A Mother’s Prayer for Her Son

He’s a melting pot of the men before him, this little boy of mine, the one who split my heart wide open fifteen moons ago. This morning, I sit here watching him tinker with a wooden toy handcrafted by my grandfather when I was young, and as the sun casts a long line across his face, I wonder what kind of man my son will become. Certainly he has all the makings of a handsome one – his daddy’s chin, his uncle’s ears, his grandfather’s skin – but good looks can only carry him so far, and every mother wants her child to soar beyond the stars.

Little Man

Maybe his great-grandfather’s hands, strong and talented with tools, will help take him there. Or maybe it will be his grandpa’s knack with numbers. It could be my father’s way with people, my brothers’ love of country, or an uncle’s gift with a camera. Or maybe he will be like his own father, nurturing and wise, offering patients a hefty dose of healing with his time, teaching, and touch.

He has plenty of things going for him, this tiny man-in-the-making, a proud heritage weighs heavily on his side. But likewise, the closets of his ancestors are full, the hinges loose and the doors liable to spill out all sorts of spiritual maladies: addictions, abuse, suicide, bigotry. They echo through the corridor of his history, and it keeps a mother on her knees.

I pray for him every day, that he will overcome the sins of the past, the ones that some say are generational, and I believe that if God is for him, then who, or what –ism, can be against him?

But sometimes I lose heart and think it will take a miracle, and in his short life, he’s already been a benefactor, his very existence causing those close to marvel at the blessed absurdity of it.  And I wonder, is there a limit? Is it too much to ask for another?

But before I bow my head to bang on heaven’s door, I read:

“Yielding to Jesus will break every form of slavery in a human life.” – Oswald Chambers

And I know this is true. I’ve walked around in its shoes. Like my relatives, I, too, have struggled against life-dominating powers, bond-slaved to bad habits, chained to the walls of those haunted hallways. But when I finally hit what some would call rock bottom, I looked up and asked Jesus to set me free, and He did.

The Spirit of the Sovereign LORD is on me, because the LORD has anointed me to preach good news to the poor. He has sent me to bind up the brokenhearted, to proclaim freedom for the captives and release from darkness for the prisoners (Isaiah 61:1).

So instead of praying for another miracle this morning, I pray for faith for my son, and my prayer for him sounds something like this:

Lord Jesus, I pray someday soon my son will hear the Good News and believe it, that he will open up the door of his heart and invite You, the Only One capable of healing it, inside. And when he does, when my baby boy accepts the chain-breaking, freedom-bringing gift of Your Redemption, I believe that You Who made human genes can transform his. In Your Name I pray, Amen.

Women in the Word


  1. …Amen

  2. Kathleen says:

    Beautiful post!

  3. How incredibly touching! He will soar for you are standing in the gap! My precious, precious little man.

  4. <3

  5. Oh, And which Uncle’s ears are those?

  6. I googled a mothers prayer for her son this morning because I am having challenges reassign my teenage boy. I found this and it brought me to tears. You have blessed me this AM and I humbly thank you for exposing this part of your soul. God Bless you wise stranger. God bless you.

[Page images and extracted text]
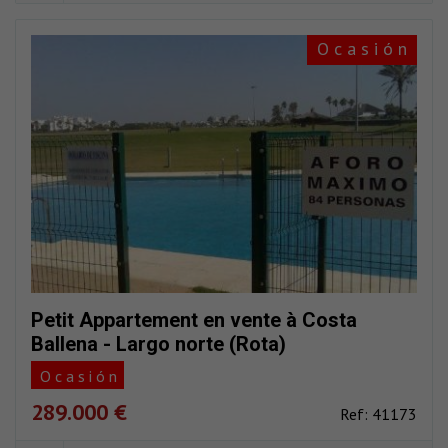
O c a s i ó n
Petit Appartement en vente à Costa
Ballena - Largo norte (Rota)
O c a s i ó n
289.000 €
Ref: 41173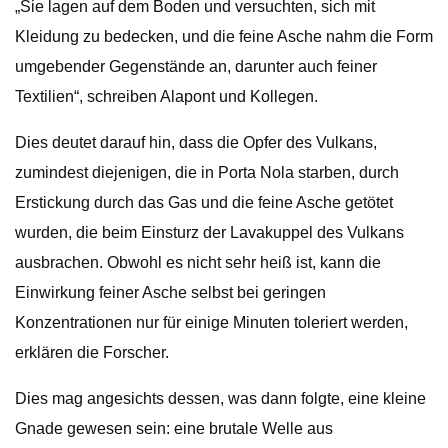
„Sie lagen auf dem Boden und versuchten, sich mit
Kleidung zu bedecken, und die feine Asche nahm die Form
umgebender Gegenstände an, darunter auch feiner
Textilien“, schreiben Alapont und Kollegen.
Dies deutet darauf hin, dass die Opfer des Vulkans,
zumindest diejenigen, die in Porta Nola starben, durch
Erstickung durch das Gas und die feine Asche getötet
wurden, die beim Einsturz der Lavakuppel des Vulkans
ausbrachen. Obwohl es nicht sehr heiß ist, kann die
Einwirkung feiner Asche selbst bei geringen
Konzentrationen nur für einige Minuten toleriert werden,
erklären die Forscher.
Dies mag angesichts dessen, was dann folgte, eine kleine
Gnade gewesen sein: eine brutale Welle aus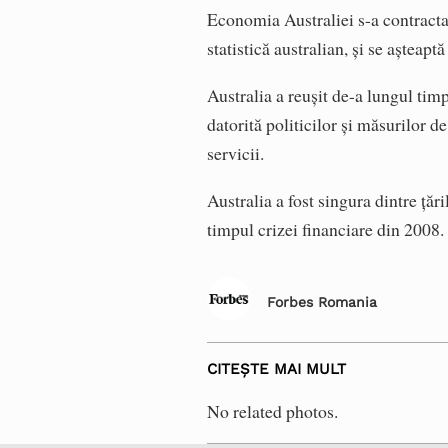
Economia Australiei s-a contractat
statistică australian, și se așteaptă
Australia a reușit de-a lungul tim
datorită politicilor și măsurilor d
servicii.
Australia a fost singura dintre țăr
timpul crizei financiare din 2008.
Forbes Romania
CITEȘTE MAI MULT
No related photos.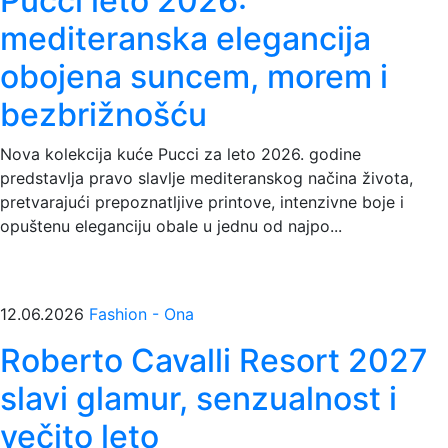
Pucci leto 2026:
mediteranska elegancija
obojena suncem, morem i
bezbrižnošću
Nova kolekcija kuće Pucci za leto 2026. godine
predstavlja pravo slavlje mediteranskog načina života,
pretvarajući prepoznatljive printove, intenzivne boje i
opuštenu eleganciju obale u jednu od najpo...
12.06.2026
Fashion - Ona
Roberto Cavalli Resort 2027
slavi glamur, senzualnost i
večito leto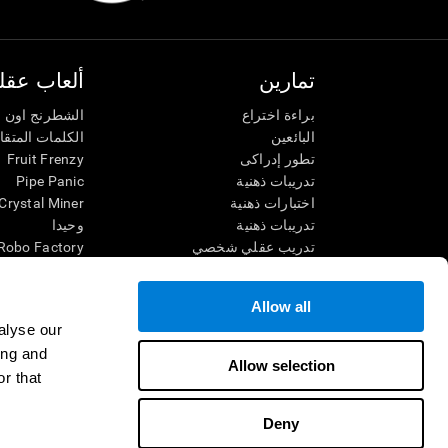
تمارين
ألعاب عقلي
براءة اختراع
الشطرنج اون ل
البائعين
الكلمات المتق
تطور إدراكى
Fruit Frenzy
تدريبات ذهنية
Pipe Panic
اختبارات ذهنية
Crystal Miner
تدريبات ذهنية
وحيدا
تدريب عقلي شخصي
Robo Factory
تدريب ذهنى
Ant Escape
العاب الرياضيات الممتعة
يقودني للجنون
Allow all
فهم القراءة
الكلمات المتقا
alyse our
الأطفال الموهوبون
قم بالمطابقة
ing and
معارك الدماغ
فوضى الرياضي
Allow selection
r that
اختبار الذكاء
سباق الرخام
التنس الموسي
Deny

* [PROBLEMS TO WORK ON]:
1. Decide whether each statement below agrees with the post about a mother's prayer, and answer yes or no for each, quoting the words of the post that settle it: (a) The wooden toy the boy plays with was handcrafted by the writer's grandfather. (b) This morning the writer prays for another miracle for her son. (c) The boy has his daddy's ears.
2. Reproduce the post about a mother's prayer word for word between "So instead of" and "Beautiful post!", inclusive.

* [SOLUTIONS BY TASK]:
1.
(a) Yes: "a wooden toy handcrafted by my grandfather when I was young"
(b) No: "So instead of praying for another miracle this morning, I pray for faith for my son"
(c) No: "his daddy’s chin, his uncle’s ears, his grandfather’s skin"

2.
So instead of praying for another miracle this morning, I pray for faith for my son, and my prayer for him sounds something like this:

Lord Jesus, I pray someday soon my son will hear the Good News and believe it, that he will open up the door of his heart and invite You, the Only One capable of healing it, inside. And when he does, when my baby boy accepts the chain-breaking, freedom-bringing gift of Your Redemption, I believe that You Who made human genes can transform his. In Your Name I pray, Amen.

Women in the Word


  1. …Amen

  2. Kathleen says:

    Beautiful post!